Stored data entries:
[start]

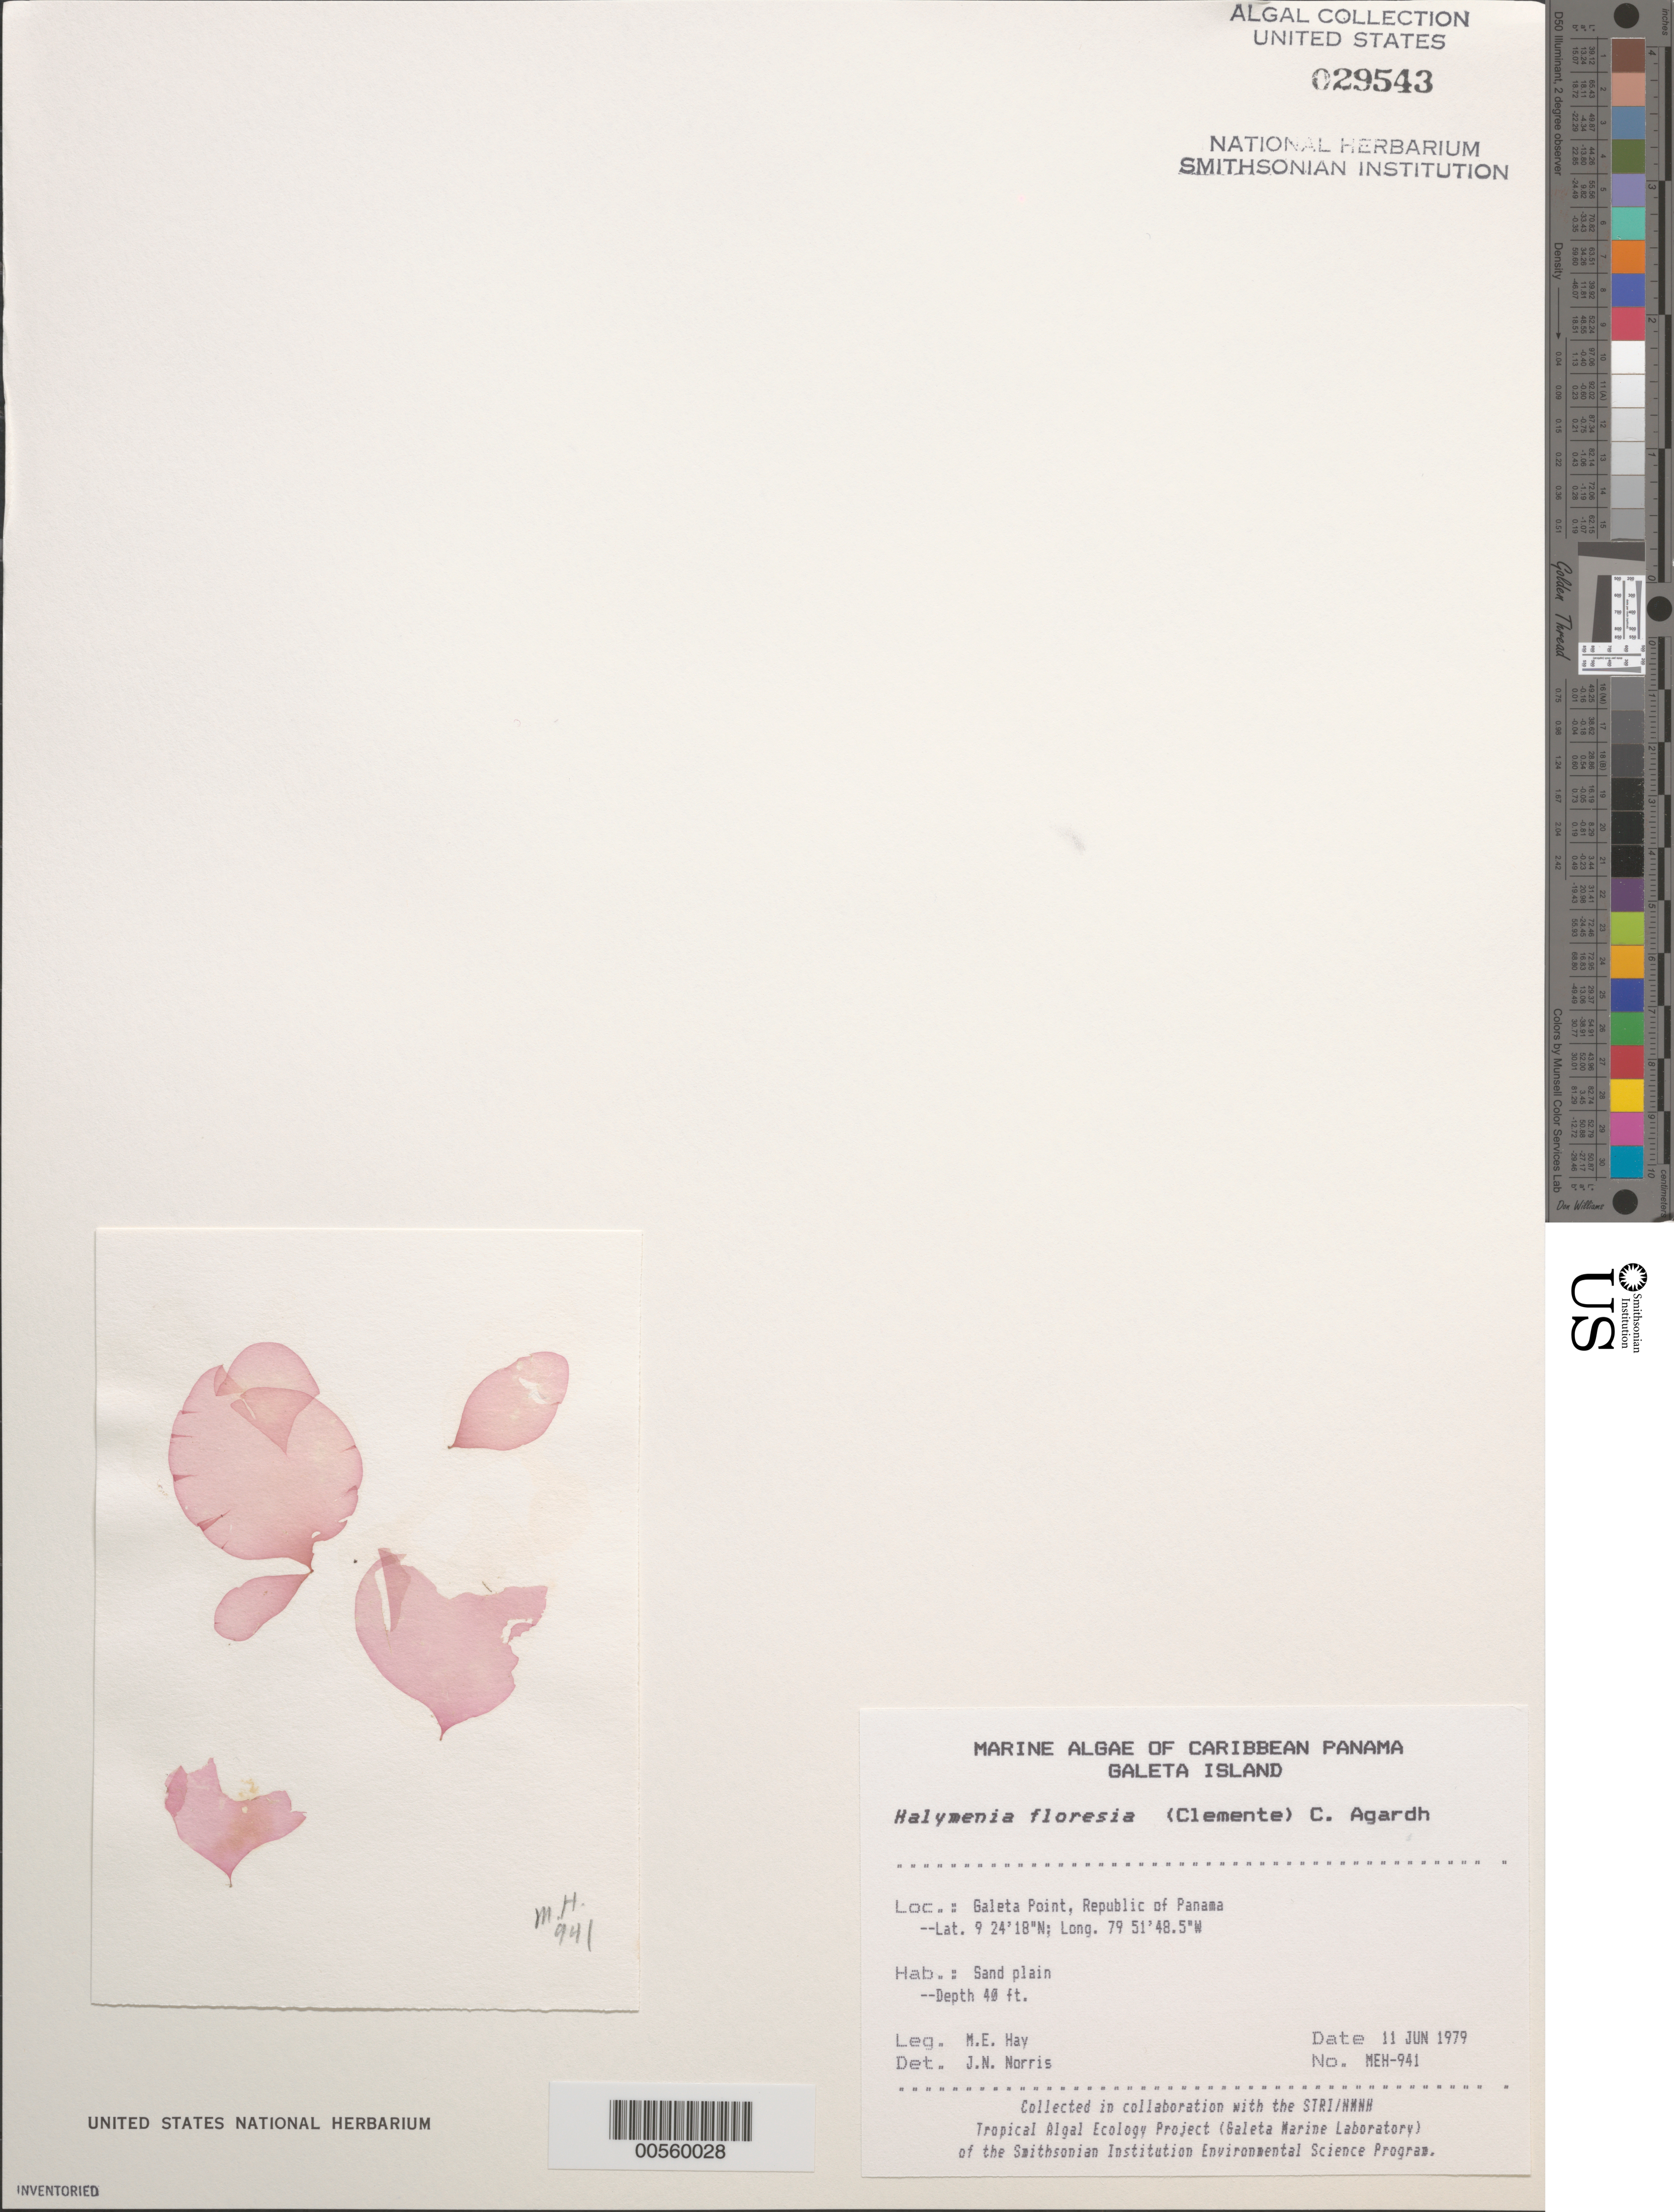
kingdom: Plantae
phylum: Rhodophyta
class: Florideophyceae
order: Halymeniales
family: Halymeniaceae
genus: Halymenia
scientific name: Halymenia floresii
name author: (Clemente) C. Agardh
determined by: Norris, James N.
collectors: M. E. Hay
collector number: MEH-941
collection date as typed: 11 Jun 1979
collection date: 1979-06-11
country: Panama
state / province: Colón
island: Galeta Island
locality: Galeta Point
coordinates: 9 24' 18" N, 79 51' 48.5" W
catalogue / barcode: US 29543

[end]

▶ **Given exercise**: Please repeat every line of the items above word for word, leaving out the pictures.

▶ **The response**:
kingdom: Plantae
phylum: Rhodophyta
class: Florideophyceae
order: Halymeniales
family: Halymeniaceae
genus: Halymenia
scientific name: Halymenia floresii
name author: (Clemente) C. Agardh
determined by: Norris, James N.
collectors: M. E. Hay
collector number: MEH-941
collection date as typed: 11 Jun 1979
collection date: 1979-06-11
country: Panama
state / province: Colón
island: Galeta Island
locality: Galeta Point
coordinates: 9 24' 18" N, 79 51' 48.5" W
catalogue / barcode: US 29543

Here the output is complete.